Friday, January 27, 2017

The Monsters Outside the Circle of the World

Art by Simon Roy
When posthuman intelligences began dismantling planets to build rudimentary Matrioshka brains, the apotheosis refusenik near-human remnant was cast out of their reservations to space habitat redoubts. Most of these continued in the relatively carefree people had lived on the now-recycled worlds, but in a few something went wrong. Sometimes very wrong.

The Weal (as the inhabitants now know it) is one of those places. After war and perhaps a period of utter barbarism, a roughly Medieval technology level society has emerged (amidst the half-functioning remnant of what came before) of androids (though they would think of themselves as "people," thank you): the artificial biologic beings once servants and playthings for the idle human rulers. Being an android has some advantages, not the least of which is the reality of resurrection, if you are attended to by the appropriate authority (i.e. super-user).

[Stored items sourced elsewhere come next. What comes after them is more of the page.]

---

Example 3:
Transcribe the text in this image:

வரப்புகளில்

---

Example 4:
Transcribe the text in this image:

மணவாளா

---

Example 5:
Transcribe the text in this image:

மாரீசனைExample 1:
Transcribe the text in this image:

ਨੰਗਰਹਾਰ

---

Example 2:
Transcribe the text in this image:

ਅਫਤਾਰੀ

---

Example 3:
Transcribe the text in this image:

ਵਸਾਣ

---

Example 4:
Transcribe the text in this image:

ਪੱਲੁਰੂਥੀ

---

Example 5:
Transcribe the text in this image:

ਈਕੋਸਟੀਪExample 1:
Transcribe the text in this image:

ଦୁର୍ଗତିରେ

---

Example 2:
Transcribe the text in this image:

These post-human people have developed into tribes that carry some echo of their previous function: the clerics receive wisdom from the old god-machines, the fighters still hold as their sacred duty the protection of the Weal, and the wizards broker deals with spirits and command the various nanomachines and utility fogs gone quiescent or feral after their former masters forgot the eldritch codes to command them.

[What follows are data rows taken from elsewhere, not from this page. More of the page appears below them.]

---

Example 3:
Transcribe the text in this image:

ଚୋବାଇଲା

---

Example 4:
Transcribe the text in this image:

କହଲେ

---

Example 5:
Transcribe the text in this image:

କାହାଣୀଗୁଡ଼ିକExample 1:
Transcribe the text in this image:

All these tribes or fraternities wind up battling monsters. Their is only so much space in the Weal, and the people need it. The lower, outer levels are the abodes of creatures once human (altered into strange forms by adaptive and cosmetic gememods gone wildly off model by natural selection unleashed), nanotech that will not be tamed, and in the outer, deepest levels there are posthuman sociopaths and grifters trying to break in.

The Weal is a dangerous place, but intrepid heroes can claw back the world from darkenss or die in the attempt.


Inspirations: Habitat, Starlost, Charles Stross's Saturn's Children universe, Numenera, Book of the Long Sun

1 comment:

Anonymous said...

Surely Metamorphosis Alpha would be another useful source of inspiration for such. I would play in such a setting.